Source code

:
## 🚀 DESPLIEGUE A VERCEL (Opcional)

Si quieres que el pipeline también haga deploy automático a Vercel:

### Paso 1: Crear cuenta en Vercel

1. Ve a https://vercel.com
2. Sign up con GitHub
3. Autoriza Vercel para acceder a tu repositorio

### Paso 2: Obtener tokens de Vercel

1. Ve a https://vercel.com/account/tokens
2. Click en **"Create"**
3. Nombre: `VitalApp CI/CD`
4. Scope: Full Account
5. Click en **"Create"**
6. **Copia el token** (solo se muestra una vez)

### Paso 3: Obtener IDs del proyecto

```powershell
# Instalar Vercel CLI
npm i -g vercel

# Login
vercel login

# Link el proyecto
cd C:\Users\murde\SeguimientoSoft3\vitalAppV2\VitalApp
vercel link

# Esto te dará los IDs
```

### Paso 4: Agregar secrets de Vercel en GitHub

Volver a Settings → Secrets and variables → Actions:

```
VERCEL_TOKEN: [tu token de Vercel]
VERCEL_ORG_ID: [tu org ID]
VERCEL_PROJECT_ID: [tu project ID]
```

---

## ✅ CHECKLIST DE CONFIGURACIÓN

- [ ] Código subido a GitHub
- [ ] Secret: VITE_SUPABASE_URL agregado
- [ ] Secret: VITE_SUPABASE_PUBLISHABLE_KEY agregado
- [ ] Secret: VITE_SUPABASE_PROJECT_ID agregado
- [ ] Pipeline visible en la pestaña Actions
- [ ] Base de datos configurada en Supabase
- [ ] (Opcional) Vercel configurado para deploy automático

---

Description of the task
The lines to copy are those in the records above containing the word "Opcional".

Written answer
## 🚀 DESPLIEGUE A VERCEL (Opcional)
- [ ] (Opcional) Vercel configurado para deploy automático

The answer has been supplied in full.